“Me laird, I have nae been kissed, but now that ye’ve won me kiss, I want nothing more than tae find out what it is like tae be kissed by a man.”
CHAPTER EIGHTEEN
He seemed to sway a moment, then he bent his head just as she raised herself on tiptoe so that their lips could come together.
The kissing started soft as a cobweb. His lips alighted on hers like a butterfly.
A sound like a moan issued from deep in his throat, and he teased her with his exploring tongue. He tasted sweet, of honeyed-mead, and she allowed herself to relish the flavor of him for a moment, before she tentatively touched his tongue with hers, turning the kiss from soft to something else. It was still gentle, but there was a fierceness now. She could feel the leashed passion they both shared. She was assailed by a sudden hunger that made her seek his lips almost in desperation.
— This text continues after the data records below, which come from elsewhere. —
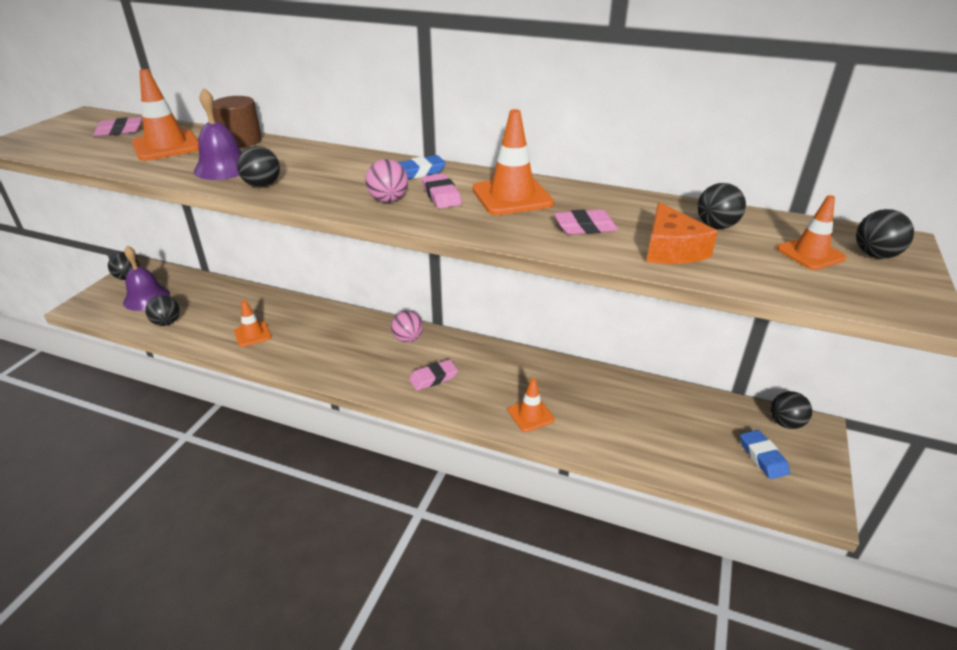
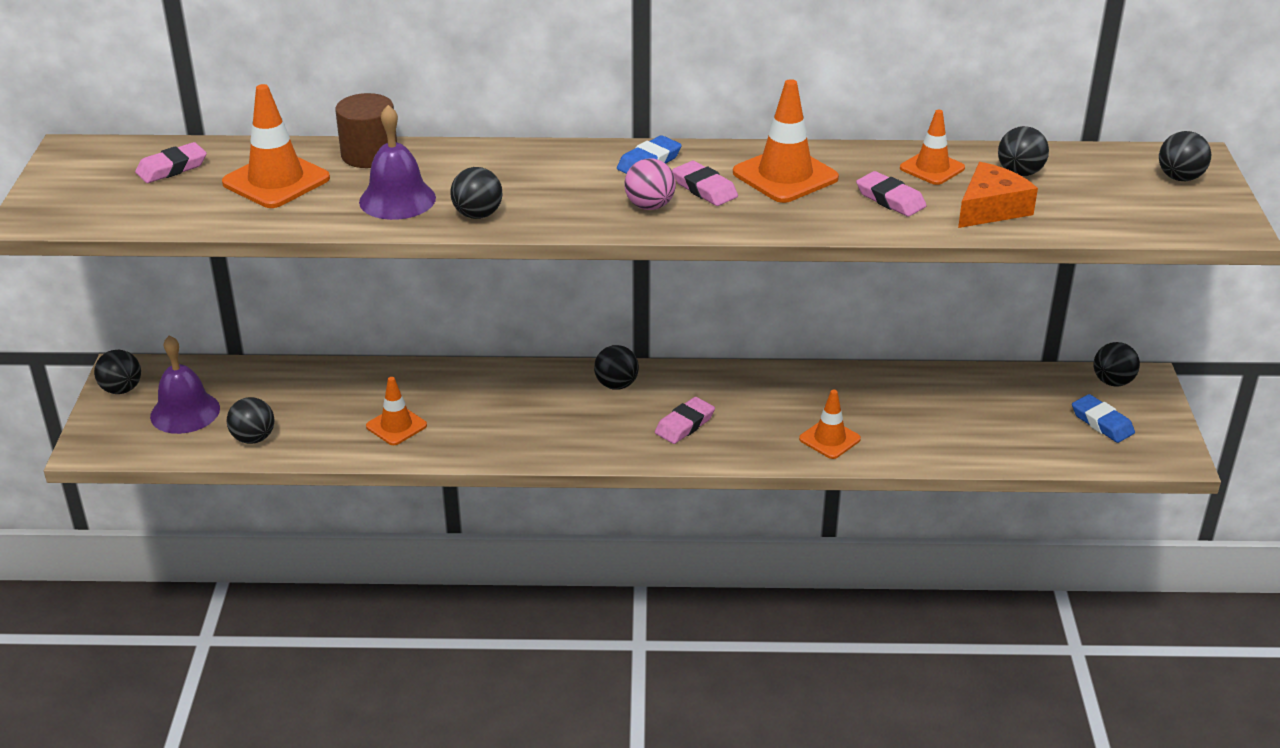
camera: 20 degrees left, 0 degrees up
(408, 339) = (616, 385): pink ball -> black ball
(585, 227) = (890, 199): pink eraser -> pink eraser turned 75 degrees clockwise
(671, 249) = (991, 209): orange cheese -> orange cheese turned 105 degrees counterclockwise
(810, 254) = (1122, 188): orange traffic cone -> orange traffic cone (932, 168)

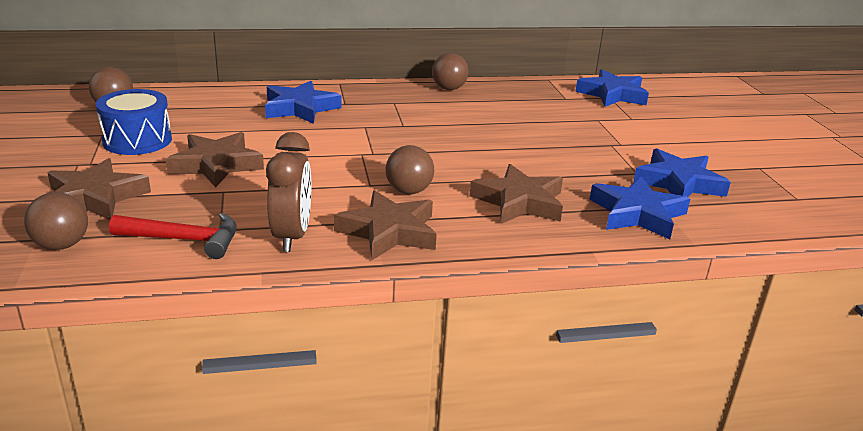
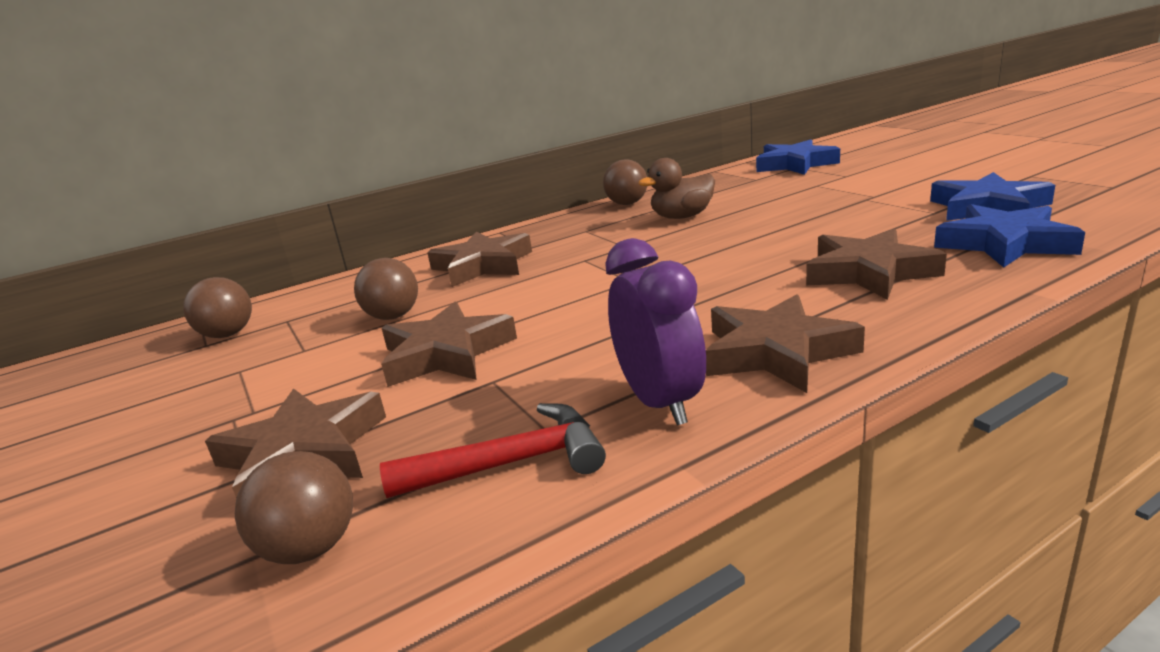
camera: 15 degrees left, 5 degrees down
(137, 140) = (300, 361): blue drum -> none
(292, 236) = (660, 402): brown clock -> purple clock
(300, 108) = (483, 265): blue star -> brown star
(409, 191) = (730, 303): brown ball -> brown ball (393, 316)
(469, 114) = (682, 217): none -> brown duck

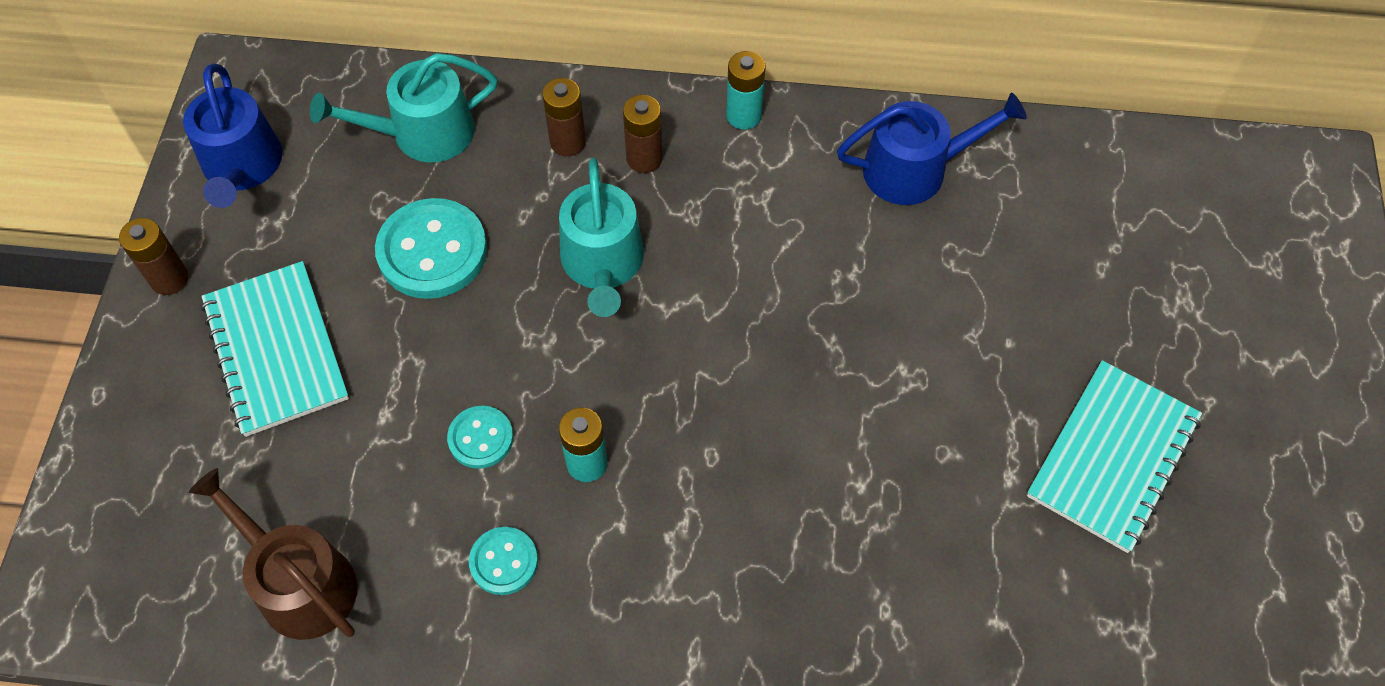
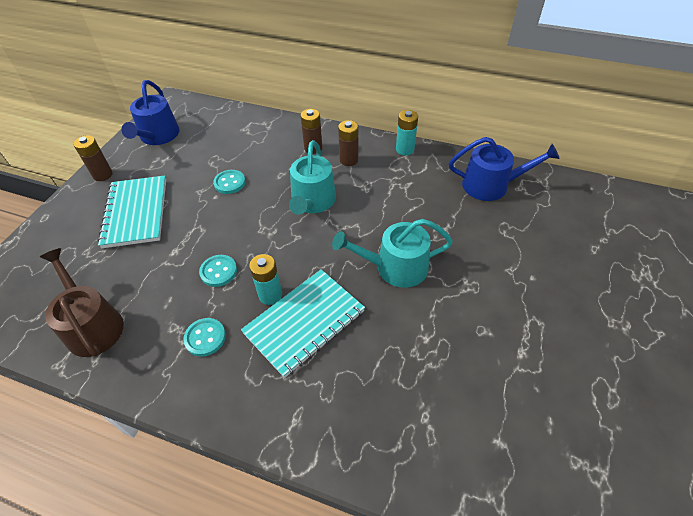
camera: 15 degrees right, 10 degrees down
(422, 133) = (245, 135): turquoise watering can -> turquoise watering can (395, 267)
(432, 251) = (230, 183): turquoise button -> turquoise button, size x0.55
(1112, 457) = (591, 354): turquoise notebook -> turquoise notebook (304, 322)

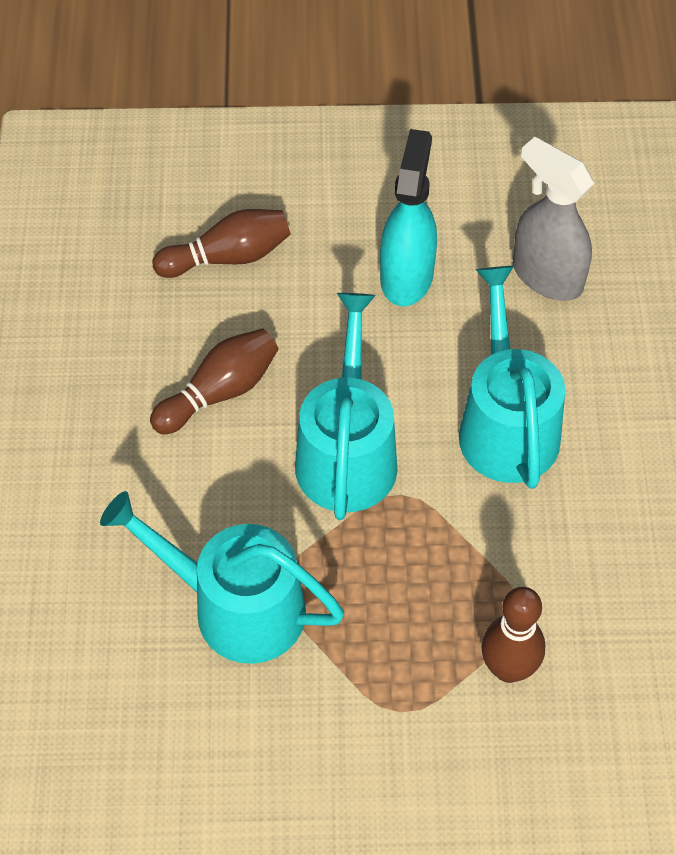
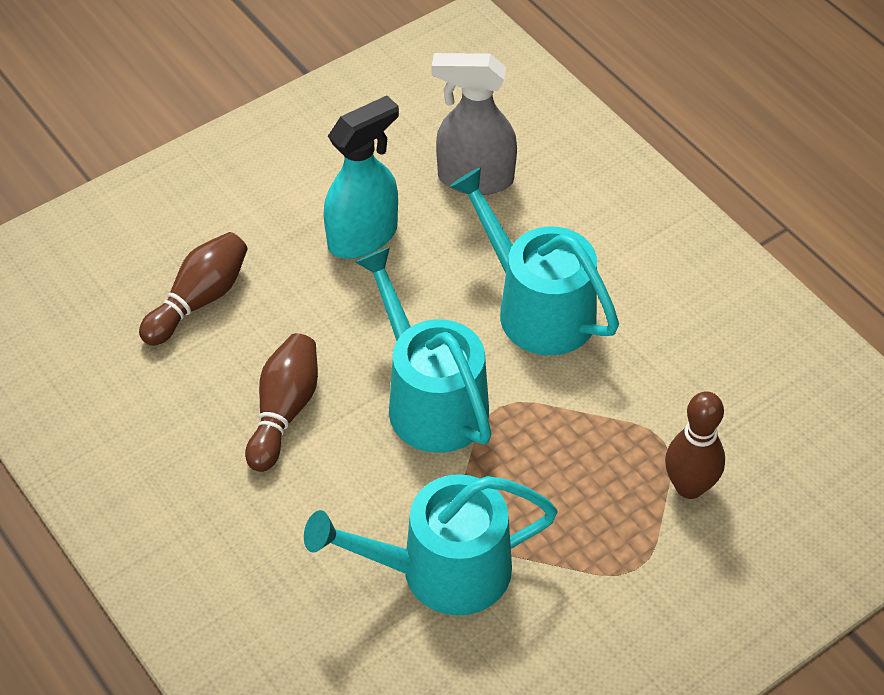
camera: 35 degrees left, 5 degrees down
(406, 276) = (363, 236): turquoise spray bottle -> turquoise spray bottle turned 75 degrees clockwise

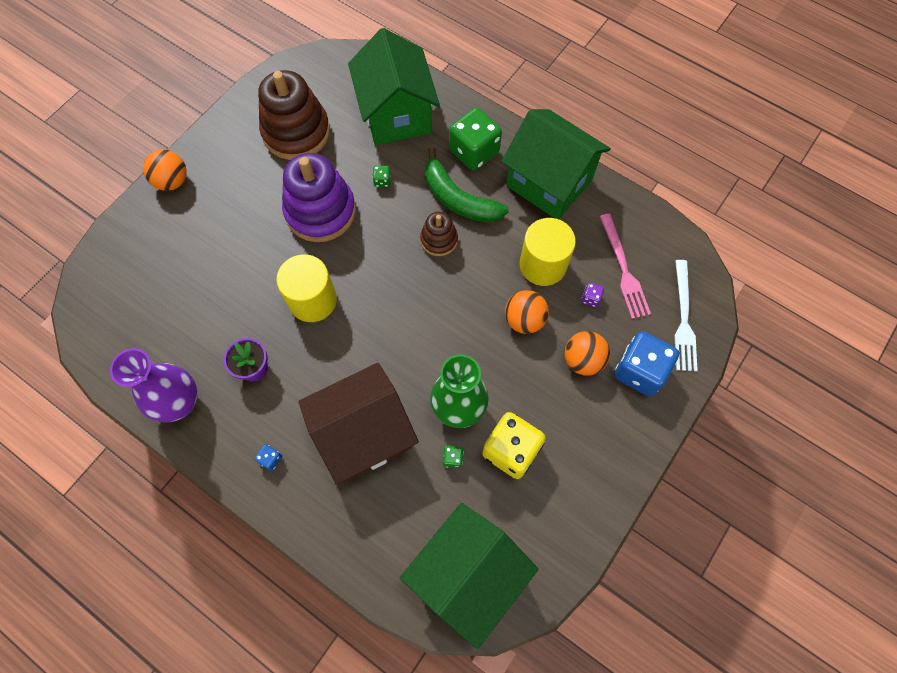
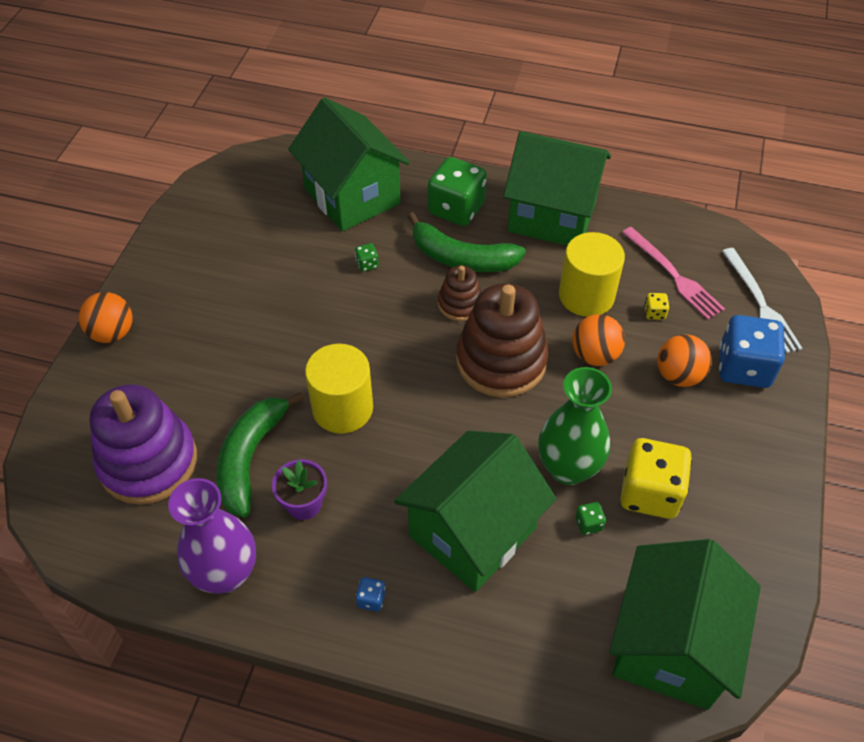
camera: 20 degrees left, 15 degrees down
(231, 318) = (250, 458): none -> green banana
(296, 132) = (244, 243): brown stacking toy -> brown stacking toy (501, 361)
(320, 211) = (309, 314): purple stacking toy -> purple stacking toy (148, 462)
(364, 434) = (472, 532): brown house -> green house
(590, 298) = (654, 313): purple dice -> yellow dice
Her fingers curled into the fabric of his half-open shirt, tracing the smattering of coarse hairs across his chest. He moaned again and cupped her chin, looking deep into her eyes with his indigo-dark gaze. She parted her lips and he took her with his mouth,his tongue thrusting deeper as she clung to him, every part of her burning and seething as the fire inside her ignited.
So this is how it feels.Like the world has turned upside down.
Everything around them was suddenly shrouded in a dim light, as if all the light was being drawn toward her and Everard.
Mildred’s words rang like an alarm bell in her head for the briefest moment, but she pushed them away. If this was the road to ruin trod by so many lasses before her, her feet floated on the path, surrendering to the onrush of desire that was sweeping her away.
The words ‘ruin’ and ‘heartbreak’ formed in her head for a moment, until they too were lost to her as the laird wound his arms around her waist. She reached up with tentative fingers and tangled them in his long hair, leaning in, feeling his heart pounding in his chest in unison with hers.
There was danger, but she was already surrendering to it.
“Me laird.”
As if it came from some great distance away, the voice slowly fell on Davina’s ears. She jolted her lips away from Everard’s and turned her head toward the sound. The Gockman Ranald was hastening down the steps at the end of the grass about to come barreling toward them.
She stepped back, hoping for the impossible, that he hadn’t seen their embrace. She hated the thought of setting tongues wagging in the castle. Mildred’s words of warning came rushing back. She had done the very thing she had tried to warn her of. Like some brainless, besotted lass, she’d fallen into the laird’s arms with scarcely a thought of what the consequences of her action might be.
Everard groaned, releasing her hand which he’d clutched as she’d stepped away from him.
Dunbar came puffing up, seeming oblivious to the fact he was interrupting a passionate embrace between them.
Shoving her hair back and tossing her head so that the wayward curls fell over her shoulders, she turned to face him. Her body still thrummed with the pleasure and the heated desire the kissing had aroused. A stinging wave of something like regret or, even sadness, rippled through her, leaving a hollowness in its wake.
She wished the kissing could have gone on forever. It was as if she’d been consumed by a golden light that had whisked her away to another place from where she wished to never return.
But, by the saints, here she was, chest heaving, her cheeks burning, on the practice green at Kiessimul Castle, falling deeply in love with the man she could never have.
Beside her, Everard snapped “What is it?” He too was adjusting his messed-up hair.
And there was a mysterious bulge in his britches. She’d felt that part of him pressed against her. She remembered the healer explain what happened to lads.
Fighting down her unseemly thoughts, she raised a hand to her mouth and bent to collect her basket and cloak from the large rock where she’d left them.
Dunbar doffed his cap. “Greetings again, Mistress Davina.”
She nodded, bobbed a curtsy. “And greetings tae ye Gockman Dunbar.” The man’s gaze bounced from her to a frowning Everard who was tucking his shirt into his britches.
“Apologies fer… disturbing ye, me laird, I was hoping tae catch ye before ye returned tae the castle.”
“Is it Ulric, has he taken a turn fer the worse?”
Dunbar shrugged, his eyes on Davina. “I dinnae ken, I’ve nay been tae see him.” He swung his attention to Everard. “’Tis yer braither, the Lord Maxwell and his lady, Aileen.”
Everard clicked his tongue impatiently. “What of me braither and his wife?”
The Gockman gave his head a little shake as if pulling his thoughts into line. “They’re tying their boat up at the mooring, as we speak.”
“God’s hooks,” Everard cursed. “They didnae send word they planned tae visit.”